Binding a PTLAS to a pipeline requires adding a `VkWriteDescriptorSetPartitionedAccelerationStructureNV` to the `pNext` chain of the `VkWriteDescriptorSet`. For convenience the helper function `PartitionedAccelerationStructures::getWriteDescriptorSet` returns a `VkWriteDescriptorSet` of type `VK_DESCRIPTOR_TYPE_PARTITIONED_ACCELERATION_STRUCTURE_NV` with the appropriate `pNext` pointer.

### Dynamic Updates

With a regular TLAS the contents of the instance buffer can be dynamically modified, and `vkCmdBuildAccelerationStructuresKHR` rebuilds/refits the entire TLAS by reading this entire buffer. The PTLAS allows the application to provide partial changes, eg. changing the matrices of just a few instances.

In this sample the animation shader `animation_physics.comp.glsl` updates the transform matrices of the dominoes and requests moves to and from the global partition depending on the user-selected update mode. This shader also updates the timestamp of the partitions where dominoes are currently toppling. If a domino needs to be moved to the global partition or back into its original partition, the shader requests the partition change for it (and marks both partitions so they can be highlighted in the final rendering).

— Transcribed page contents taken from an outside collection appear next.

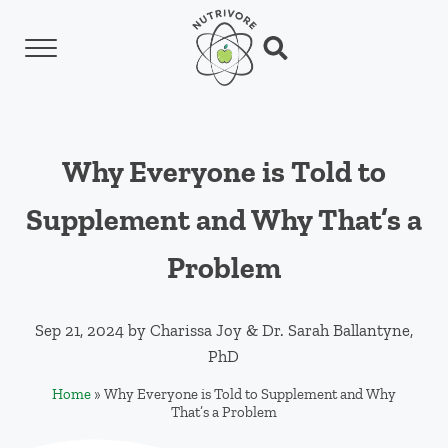
Skip to main content
Skip to header left navigation
Skip to header right navigation
Skip to site footer
Menu
Search...
Nutrivore
The simple yet revolutionary concept: Choo
Why Everyone is Told to
Supplement and Why That’s a
Problem
Sep 21, 2024
by
Charissa Joy
&
Dr. Sarah Ballantyne,
PhD
Home
»
Why Everyone is Told to Supplement and Why
That’s a Problem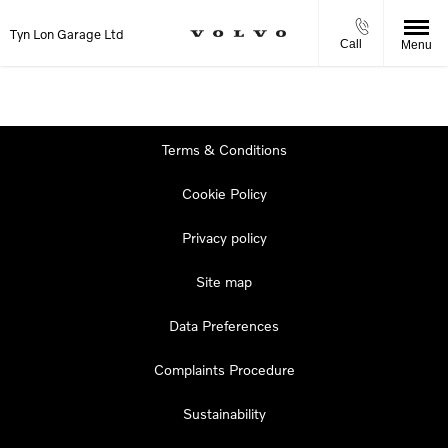
Tyn Lon Garage Ltd
Call
Menu
Terms & Conditions
Cookie Policy
Privacy policy
Site map
Data Preferences
Complaints Procedure
Sustainability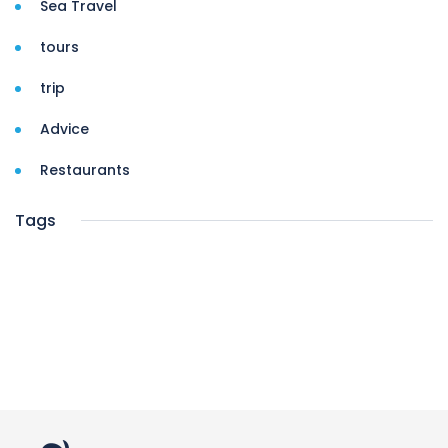
Sea Travel
tours
trip
Advice
Restaurants
Tags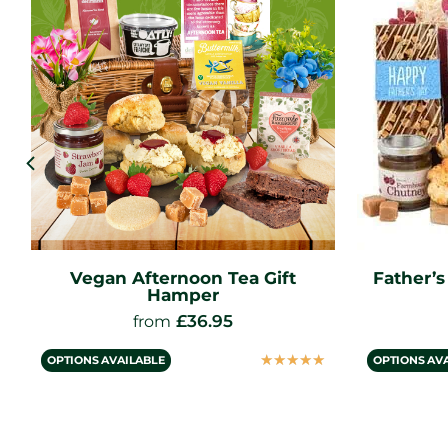
Vegan Afternoon Tea Gift
Father’
Hamper
£
36.95
from
☆
☆
☆
☆
☆
OPTIONS AVAILABLE
OPTIONS AV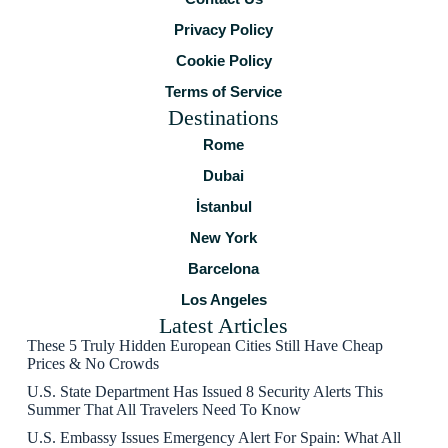
Privacy Policy
Cookie Policy
Terms of Service
Destinations
Rome
Dubai
İstanbul
New York
Barcelona
Los Angeles
Latest Articles
These 5 Truly Hidden European Cities Still Have Cheap
Prices & No Crowds
U.S. State Department Has Issued 8 Security Alerts This
Summer That All Travelers Need To Know
U.S. Embassy Issues Emergency Alert For Spain: What All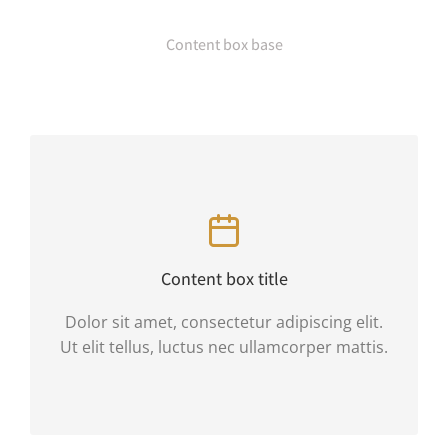
Content box base
Content box title
Dolor sit amet, consectetur adipiscing elit.
Ut elit tellus, luctus nec ullamcorper mattis.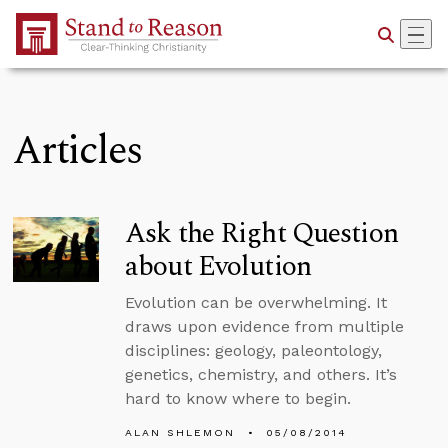
Skip to Main Content
Articles
Ask the Right Question
about Evolution
Evolution can be overwhelming. It
draws upon evidence from multiple
disciplines: geology, paleontology,
genetics, chemistry, and others. It’s
hard to know where to begin.
ALAN SHLEMON
05/08/2014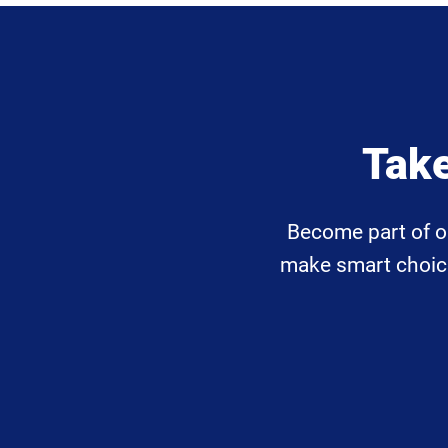
Take
Become part of o
make smart choices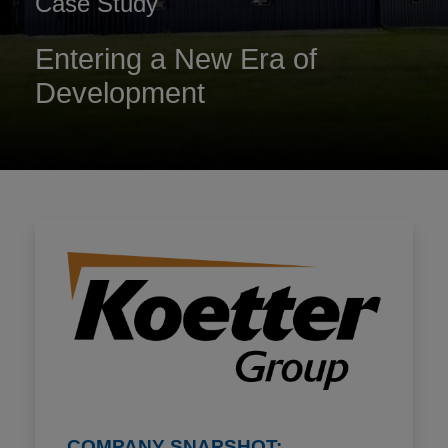
Case Study
Entering a New Era of
Development
COMPANY SNAPSHOT: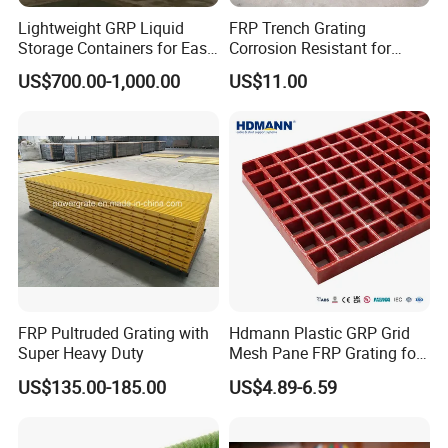
Lightweight GRP Liquid
FRP Trench Grating
Storage Containers for Easy
Corrosion Resistant for
Handling, GRP Cylindrical
Industrial Park Application
US$700.00-1,000.00
US$11.00
Tanks
FRP Pultruded Grating with
Hdmann Plastic GRP Grid
Super Heavy Duty
Mesh Pane FRP Grating for
Car Wash Floor Platform
US$135.00-185.00
US$4.89-6.59
Walkway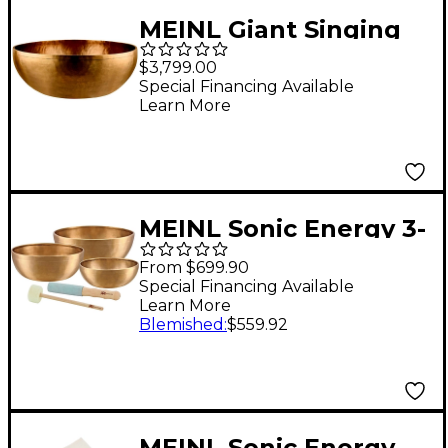
MEINL Giant Singing
Bowl
$3,799.00
Special Financing Available
Learn More
MEINL Sonic Energy 3-
Piece Energy Series
From $699.90
Singing Bowl Set 6.4,
Special Financing Available
Learn More
7.8, 9 in.
Blemished
:
$559.92
MEINL Sonic Energy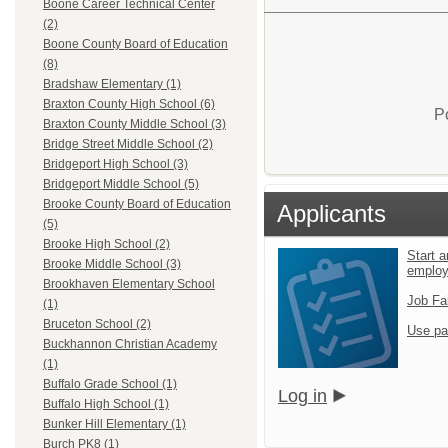
Boone Career Technical Center
(2)
Boone County Board of Education
(8)
Bradshaw Elementary (1)
Braxton County High School (6)
P
Braxton County Middle School (3)
Bridge Street Middle School (2)
Bridgeport High School (3)
Bridgeport Middle School (5)
Brooke County Board of Education
Applicants
(5)
Brooke High School (2)
Start a
Brooke Middle School (3)
emplo
Brookhaven Elementary School
Job Fa
(1)
Bruceton School (2)
Use pa
Buckhannon Christian Academy
(1)
Buffalo Grade School (1)
Log in
Buffalo High School (1)
Bunker Hill Elementary (1)
Burch PK8 (1)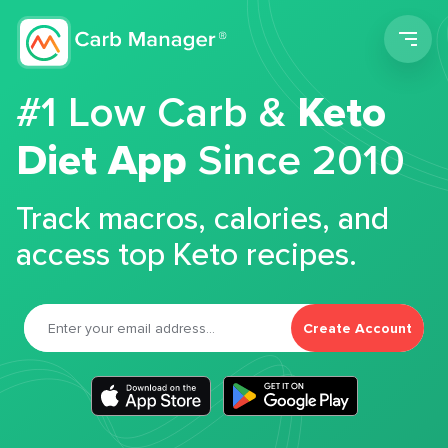
Men
#1 Low Carb &
Keto
Diet App
Since 2010
Track macros, calories, and
access top Keto recipes.
Create Account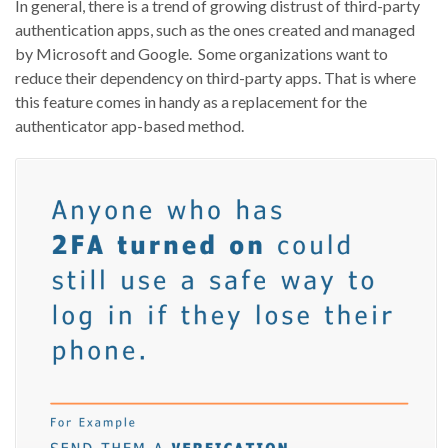
In general, there is a trend of growing distrust of third-party
authentication apps, such as the ones created and managed
by Microsoft and Google. Some organizations want to
reduce their dependency on third-party apps. That is where
this feature comes in handy as a replacement for the
authenticator app-based method.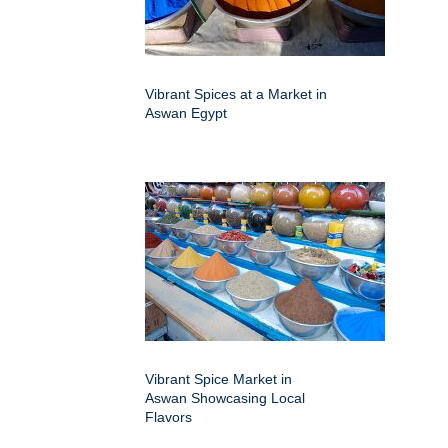
Vibrant Spices at a Market in
Aswan Egypt
Vibrant Spice Market in
Aswan Showcasing Local
Flavors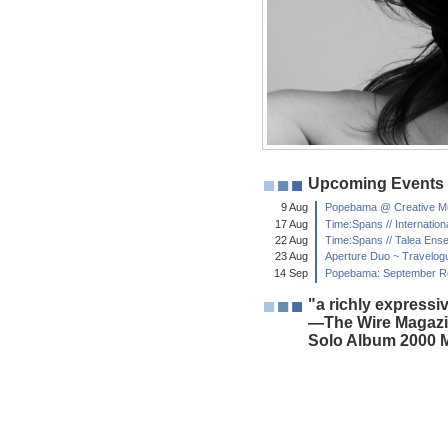
Upcoming Events
9 Aug
Popebama @ Creative Mus
17 Aug
Time:Spans // Internati
22 Aug
Time:Spans // Talea En
23 Aug
Aperture Duo ~ Travelog
14 Sep
Popebama: September Ret
"a richly expressiv
—The Wire Magazi
Solo Album 2000 M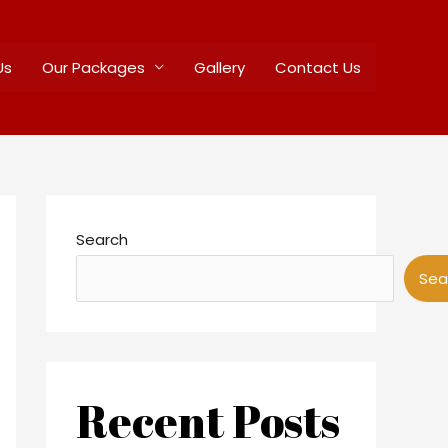
Us
Our Packages
Gallery
Contact Us
Search
Sea
Recent Posts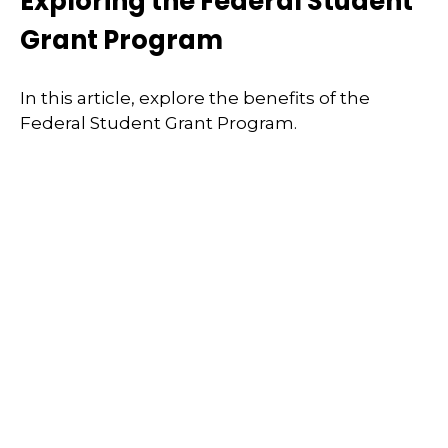
Exploring the Federal Student
Grant Program
In this article, explore the benefits of the
Federal Student Grant Program.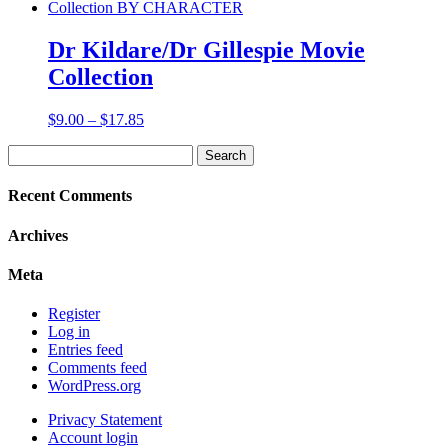
$9.00
through
$16.85
Dr Kildare/Dr Gillespie Movie
Collection
Price
$
9.00
–
$
17.85
range:
Search
$9.00
for:
through
$17.85
Recent Comments
Archives
Meta
Register
Log in
Entries feed
Comments feed
WordPress.org
Privacy Statement
Account login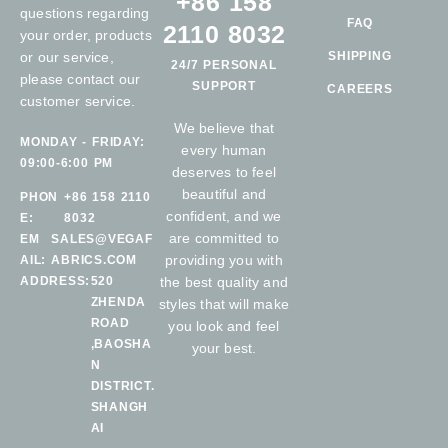
+86 158
questions regarding
FAQ
2110 8032
your order, products
or our service,
SHIPPING
24/7 PERSONAL
please contact our
SUPPORT
CAREERS
customer service.
We believe that
MONDAY - FRIDAY:
every human
09:00-6:00 PM
deserves to feel
beautiful and
PHON
+86 158 2110
confident, and we
E:
8032
are committed to
EM
SALES@VEGAF
providing you with
AIL:
ABRICS.COM
ADDRESS:
520
the best quality and
ZHENDA
styles that will make
ROAD
you look and feel
,BAOSHA
your best.
N
DISTRICT.
SHANGH
AI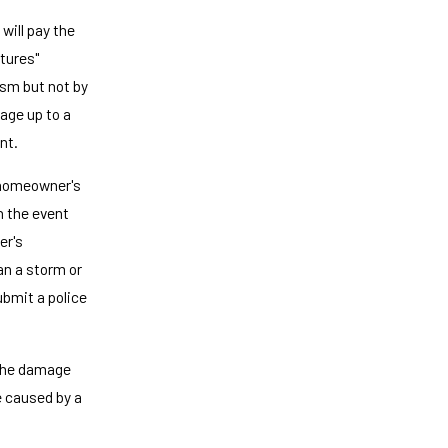
will pay the
ctures"
sm but not by
age up to a
nt.
 homeowner's
In the event
er's
an a storm or
ubmit a police
 the damage
e caused by a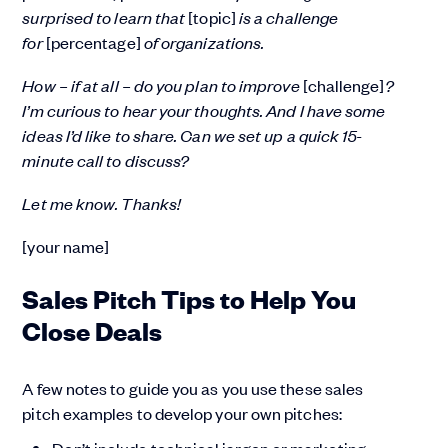
surprised to learn that
[topic]
is a challenge
for
[percentage]
of organizations.
How – if at all – do you plan to improve
[challenge]
?
I’m curious to hear your thoughts. And I have some
ideas I’d like to share. Can we set up a quick 15-
minute call to discuss?
Let me know. Thanks!
[your name]
Sales Pitch Tips to Help You
Close Deals
A few notes to guide you as you use these sales
pitch examples to develop your own pitches: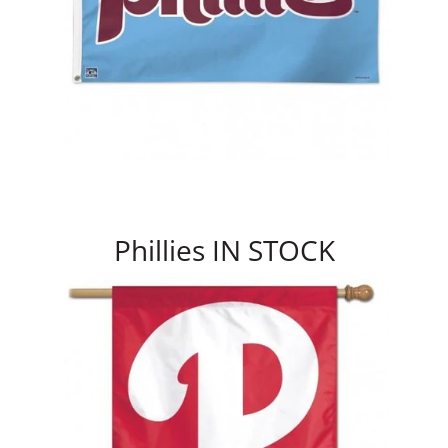
Phillies IN STOCK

When PTLAS are active the `animation_update_instances.comp.glsl` shader has access to a buffer of `VkPartitionedAccelerationStructureWriteInstanceDataNV` as well as the buffer of `VkBuildPartitionedAccelerationStructureIndirectCommandNV` defining the operations to perform on the PTLAS. For each domino that topples or changes partition the `argCount` of the instance write operation will be atomically incremented. The value of `argCount` before the increment provides the index at which the shader will write the instance definition. The order of the atomic calls is unspecified, which highlights a feature of the PTLAS: the new instances transforms do not have to have consecutive indices, nor to be grouped by partition. The only requirement is each instance only appears once in the buffer.

On the host side, `vkCmdBuildPartitionedAccelerationStructuresNV` is called systematically after each animation step. The builder will then lazily update the PTLAS. This is visible in the embedded Profiler window, where the PTLAS update time varies depending on the number of actually updated dominoes and partitions. In contrast, the PTLAS update time is stable (albeit higher) regarless of the number of dynamic objects.